The energy is God-given. I was born with a kind of energy; you can't just sit so you've got to put it somewhere. You put it where your understanding is of where it will do the most good.


Susan McNicoll, 2007

On playing Margaret "Ma" Murray:

She was still alive when I started playing her but I needed to find my own Margaret because acting is not mimicry. That won't last. One needs a sense of personal truth. I found "my" Margaret when I realized there was a whole generation of women like her - a phenomenal breed who were pioneers, they carried their families through the Depression. My portrayal of Margaret is not so much of a type, but of a truth.


Toronto Star, 1983

On doing Lear as a woman:

I've always believed that the mother-daughter relationship is as archetypal as the father-son or father-daughter relationship. That's how we started four years ago, when we first talked about doing this.


Vancouver Sun

Miscellaneous:

We [artists] are also intimate with human fear. Our performing lives are driven by the gasoline of fear but also we know that there is a point where fear can be overwhelming and kill the work. In dealing with overwhelming fear, I have found that the thought of "The Parade" is fascinating. When going on to play Sarah Bernhardt in Murrell's Memoir or [Jane] Heyman's production of Shakespeare's Lear, it helped me to know that I was joining a parade. The energy, the power, the joy of it! I could pick up energy from those that went before and leave energy for those that come after. We all know the palpable energy in the spaces of the old stages that still have their "ghosts".


On accepting the Leslie Yeo Volunteerism Award, 2007

Joy in 1999, by Dave Roels

I'm in despair about the country right now. I know that theatre is of the first importance to the health of my country. I know that artists are the visionaries and the prophets and that they're all dying of starvation. And I know that I have to sustain myself in a society that couldn't care less whether we are eliminated next week.


MEREDITH BAIN WOODWARD, 1992


I really spent my whole life believing that the health of our nation depends on the health of the arts.


THE GEORGIA STRAIGHT, 1987


I think I wanted to be a pioneer. I wanted the challenge of being in on the beginning of something. There's a whole generation, my generation, that died of nervous breakdowns and alcohol because they were superb actors in a theatre that hadn't quite been established yet.
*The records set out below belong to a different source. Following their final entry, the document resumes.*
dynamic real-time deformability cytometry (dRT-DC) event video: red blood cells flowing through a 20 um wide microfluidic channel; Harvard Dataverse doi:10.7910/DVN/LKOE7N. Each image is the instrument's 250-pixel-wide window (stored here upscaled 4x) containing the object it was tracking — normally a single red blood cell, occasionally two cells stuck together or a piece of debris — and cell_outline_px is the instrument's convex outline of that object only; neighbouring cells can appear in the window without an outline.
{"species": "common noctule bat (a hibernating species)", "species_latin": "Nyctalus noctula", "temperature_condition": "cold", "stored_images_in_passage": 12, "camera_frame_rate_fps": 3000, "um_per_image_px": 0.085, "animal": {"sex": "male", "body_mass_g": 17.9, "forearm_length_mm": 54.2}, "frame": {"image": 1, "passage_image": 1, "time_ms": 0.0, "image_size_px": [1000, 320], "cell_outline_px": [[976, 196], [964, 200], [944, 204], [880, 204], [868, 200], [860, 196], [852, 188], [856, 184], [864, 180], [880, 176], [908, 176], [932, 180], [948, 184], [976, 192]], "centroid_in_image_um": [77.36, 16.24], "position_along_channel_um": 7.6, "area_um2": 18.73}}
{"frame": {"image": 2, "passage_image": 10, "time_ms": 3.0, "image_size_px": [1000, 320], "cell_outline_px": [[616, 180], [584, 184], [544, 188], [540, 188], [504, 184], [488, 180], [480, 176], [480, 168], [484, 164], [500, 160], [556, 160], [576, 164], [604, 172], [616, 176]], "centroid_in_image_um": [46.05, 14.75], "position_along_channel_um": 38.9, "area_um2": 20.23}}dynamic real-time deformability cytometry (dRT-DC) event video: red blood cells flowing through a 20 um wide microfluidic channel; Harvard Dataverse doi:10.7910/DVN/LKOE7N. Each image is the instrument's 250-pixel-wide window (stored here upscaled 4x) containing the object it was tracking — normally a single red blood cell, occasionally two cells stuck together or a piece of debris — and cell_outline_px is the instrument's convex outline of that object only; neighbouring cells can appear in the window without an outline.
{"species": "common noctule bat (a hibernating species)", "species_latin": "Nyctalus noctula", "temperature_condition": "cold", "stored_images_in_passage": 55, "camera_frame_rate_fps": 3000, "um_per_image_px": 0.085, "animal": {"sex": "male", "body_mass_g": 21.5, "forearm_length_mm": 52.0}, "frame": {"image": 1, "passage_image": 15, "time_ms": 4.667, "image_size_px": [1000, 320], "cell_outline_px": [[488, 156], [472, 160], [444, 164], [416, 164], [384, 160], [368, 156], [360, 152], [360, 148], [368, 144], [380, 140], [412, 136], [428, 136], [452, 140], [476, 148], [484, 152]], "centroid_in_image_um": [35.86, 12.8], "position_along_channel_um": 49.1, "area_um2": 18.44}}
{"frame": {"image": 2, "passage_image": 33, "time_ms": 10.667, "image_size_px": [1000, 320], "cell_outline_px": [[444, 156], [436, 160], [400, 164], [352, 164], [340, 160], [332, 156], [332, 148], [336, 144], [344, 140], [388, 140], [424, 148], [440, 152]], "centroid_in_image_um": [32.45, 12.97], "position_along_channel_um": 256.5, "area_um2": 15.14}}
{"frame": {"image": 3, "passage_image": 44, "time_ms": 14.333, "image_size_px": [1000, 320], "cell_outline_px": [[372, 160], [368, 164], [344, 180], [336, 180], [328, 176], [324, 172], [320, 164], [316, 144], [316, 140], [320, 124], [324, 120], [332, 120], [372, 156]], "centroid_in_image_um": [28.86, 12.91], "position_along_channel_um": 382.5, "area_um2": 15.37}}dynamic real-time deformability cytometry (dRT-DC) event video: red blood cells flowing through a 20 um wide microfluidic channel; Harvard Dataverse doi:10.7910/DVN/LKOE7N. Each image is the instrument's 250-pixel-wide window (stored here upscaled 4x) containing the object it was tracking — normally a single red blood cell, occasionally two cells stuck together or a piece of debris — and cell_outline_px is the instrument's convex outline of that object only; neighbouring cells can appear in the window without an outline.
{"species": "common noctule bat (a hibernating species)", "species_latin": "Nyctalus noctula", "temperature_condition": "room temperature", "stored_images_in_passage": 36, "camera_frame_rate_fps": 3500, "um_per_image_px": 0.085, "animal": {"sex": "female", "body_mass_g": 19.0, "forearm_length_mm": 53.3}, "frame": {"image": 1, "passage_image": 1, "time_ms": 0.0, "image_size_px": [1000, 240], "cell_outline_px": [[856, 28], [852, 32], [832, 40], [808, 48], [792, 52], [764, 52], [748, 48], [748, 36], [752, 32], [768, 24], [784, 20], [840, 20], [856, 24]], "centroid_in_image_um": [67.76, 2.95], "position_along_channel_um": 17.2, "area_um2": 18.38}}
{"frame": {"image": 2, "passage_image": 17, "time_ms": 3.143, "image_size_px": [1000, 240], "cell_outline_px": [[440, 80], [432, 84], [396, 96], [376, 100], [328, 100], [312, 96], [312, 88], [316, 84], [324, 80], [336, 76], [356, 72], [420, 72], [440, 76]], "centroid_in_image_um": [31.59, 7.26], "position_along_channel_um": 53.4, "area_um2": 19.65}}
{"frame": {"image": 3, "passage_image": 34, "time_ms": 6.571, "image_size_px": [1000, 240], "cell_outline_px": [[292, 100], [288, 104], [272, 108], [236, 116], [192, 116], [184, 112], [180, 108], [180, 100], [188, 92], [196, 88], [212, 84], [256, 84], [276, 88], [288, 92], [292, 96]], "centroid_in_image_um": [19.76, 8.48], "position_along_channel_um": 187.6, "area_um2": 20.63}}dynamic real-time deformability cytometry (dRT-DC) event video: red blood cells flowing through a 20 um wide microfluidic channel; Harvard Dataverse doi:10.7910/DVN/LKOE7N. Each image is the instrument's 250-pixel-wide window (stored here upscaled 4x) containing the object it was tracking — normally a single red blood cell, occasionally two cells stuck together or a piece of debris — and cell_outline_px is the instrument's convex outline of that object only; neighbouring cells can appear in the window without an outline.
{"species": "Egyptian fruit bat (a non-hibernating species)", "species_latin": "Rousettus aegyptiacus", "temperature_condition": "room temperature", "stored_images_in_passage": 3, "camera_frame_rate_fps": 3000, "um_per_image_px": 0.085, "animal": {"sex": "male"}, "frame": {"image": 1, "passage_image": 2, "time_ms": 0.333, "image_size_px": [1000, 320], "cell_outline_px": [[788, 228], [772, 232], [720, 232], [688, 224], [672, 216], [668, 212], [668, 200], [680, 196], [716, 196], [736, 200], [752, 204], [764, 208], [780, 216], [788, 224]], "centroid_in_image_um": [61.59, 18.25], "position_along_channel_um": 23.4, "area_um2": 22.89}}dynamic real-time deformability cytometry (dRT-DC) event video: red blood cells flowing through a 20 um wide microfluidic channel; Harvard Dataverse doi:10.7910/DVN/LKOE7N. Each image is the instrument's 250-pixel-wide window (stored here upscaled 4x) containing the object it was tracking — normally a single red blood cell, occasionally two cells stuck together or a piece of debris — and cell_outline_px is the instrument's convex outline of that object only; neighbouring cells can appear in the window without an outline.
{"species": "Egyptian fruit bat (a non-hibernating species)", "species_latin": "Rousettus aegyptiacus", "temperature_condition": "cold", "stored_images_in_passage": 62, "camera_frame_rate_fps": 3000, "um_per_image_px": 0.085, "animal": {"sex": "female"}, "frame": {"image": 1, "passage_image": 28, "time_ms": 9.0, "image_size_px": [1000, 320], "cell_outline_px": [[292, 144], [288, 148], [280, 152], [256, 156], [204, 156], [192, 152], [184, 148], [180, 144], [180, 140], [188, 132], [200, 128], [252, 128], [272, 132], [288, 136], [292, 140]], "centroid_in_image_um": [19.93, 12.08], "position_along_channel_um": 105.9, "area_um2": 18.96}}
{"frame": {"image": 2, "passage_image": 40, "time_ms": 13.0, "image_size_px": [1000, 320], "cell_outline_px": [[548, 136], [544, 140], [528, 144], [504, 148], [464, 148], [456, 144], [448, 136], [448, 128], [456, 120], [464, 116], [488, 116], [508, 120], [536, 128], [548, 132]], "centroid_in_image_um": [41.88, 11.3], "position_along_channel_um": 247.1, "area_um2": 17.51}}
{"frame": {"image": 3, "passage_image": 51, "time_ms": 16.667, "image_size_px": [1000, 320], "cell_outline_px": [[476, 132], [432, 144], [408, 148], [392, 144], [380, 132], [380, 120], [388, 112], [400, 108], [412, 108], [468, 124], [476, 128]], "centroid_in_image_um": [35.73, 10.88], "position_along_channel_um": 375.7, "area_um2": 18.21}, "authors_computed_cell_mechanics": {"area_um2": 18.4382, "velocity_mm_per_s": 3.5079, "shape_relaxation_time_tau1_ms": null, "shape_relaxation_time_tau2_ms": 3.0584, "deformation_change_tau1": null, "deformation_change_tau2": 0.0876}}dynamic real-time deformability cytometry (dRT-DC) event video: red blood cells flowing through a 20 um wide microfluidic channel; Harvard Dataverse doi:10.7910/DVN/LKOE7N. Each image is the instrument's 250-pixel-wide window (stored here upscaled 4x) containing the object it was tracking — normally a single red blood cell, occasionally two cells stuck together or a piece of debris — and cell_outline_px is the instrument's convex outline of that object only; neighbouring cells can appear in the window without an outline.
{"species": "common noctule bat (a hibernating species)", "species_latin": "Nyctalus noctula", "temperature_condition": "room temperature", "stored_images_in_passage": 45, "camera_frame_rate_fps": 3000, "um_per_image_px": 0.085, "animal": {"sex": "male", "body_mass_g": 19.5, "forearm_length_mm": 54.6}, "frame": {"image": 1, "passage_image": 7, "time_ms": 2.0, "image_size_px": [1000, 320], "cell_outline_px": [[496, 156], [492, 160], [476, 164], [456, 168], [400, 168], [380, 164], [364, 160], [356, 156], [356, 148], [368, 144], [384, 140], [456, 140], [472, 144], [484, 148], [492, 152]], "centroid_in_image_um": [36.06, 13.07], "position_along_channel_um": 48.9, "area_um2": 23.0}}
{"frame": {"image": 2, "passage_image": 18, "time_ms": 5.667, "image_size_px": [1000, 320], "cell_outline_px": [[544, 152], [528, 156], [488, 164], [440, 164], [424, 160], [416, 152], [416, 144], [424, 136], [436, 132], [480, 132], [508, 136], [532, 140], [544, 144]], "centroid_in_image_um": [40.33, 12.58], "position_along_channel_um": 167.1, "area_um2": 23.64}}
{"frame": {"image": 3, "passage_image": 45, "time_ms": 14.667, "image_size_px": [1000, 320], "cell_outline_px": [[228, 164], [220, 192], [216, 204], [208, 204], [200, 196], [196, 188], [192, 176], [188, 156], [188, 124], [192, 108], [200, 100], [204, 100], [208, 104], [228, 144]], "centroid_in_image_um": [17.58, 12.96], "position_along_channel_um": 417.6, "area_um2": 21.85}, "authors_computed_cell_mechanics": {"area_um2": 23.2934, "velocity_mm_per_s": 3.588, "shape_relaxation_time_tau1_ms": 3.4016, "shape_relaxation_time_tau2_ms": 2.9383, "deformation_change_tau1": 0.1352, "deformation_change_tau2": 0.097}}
MEREDITH BAIN WOODWARD, 1992


I think it's a calling. I think creative work of any kind is something to do with that part of yourself... I think acting is not what you do or what I do, it's what happens between us. The quality of our acting depends on the quality of what is passing between us. The truth of it. The meeting of the two souls if you will.


SUSAN MCNICOLL, 2007


I think all you can teach actors is to trust the inner voice, to trust it no matter what anybody else says. Even when the critic says no or someone comes back and says "what was wrong with you tonight?" You know that for you it might only be a moment but something happened that was a step for you. I think that's the most important thing that everybody has. If a voice is destroyed by a teacher, I think that teacher should be drowned.


MEREDITH BAIN WOODWARD, 1992


On Emily Carr:

One of the things that fascinated me was where did [Emily Carr], who was totally alone, get the courage for that last great burst of art that seemed to come out of the earth itself?


The Georgia Straight, 1987


HAROLD:  (moves to get his voice and speak) I am writing an auto... auto...

FRIEDA:  Biography.

HAROLD:  Biography. It is mostly about my best... my famous friend Emily Carr. But when I know it here (He touches his centre.) I can't find it here. (He touches his head.) When I think of her it fills me inside like... sometimes like wings beating, sometimes quiet like a bird waiting. I want to free it and I want to hold it. But I can't find the - the - right - words... When Millie dies (sighs) I will have one friend left, Sophie. She carved this bird for me. She says the bird is in the wood. You just carve away enough to set it free. That is what I must do for Millie. Excuse me. I must do this thing thoroughly and set down the absolute truth.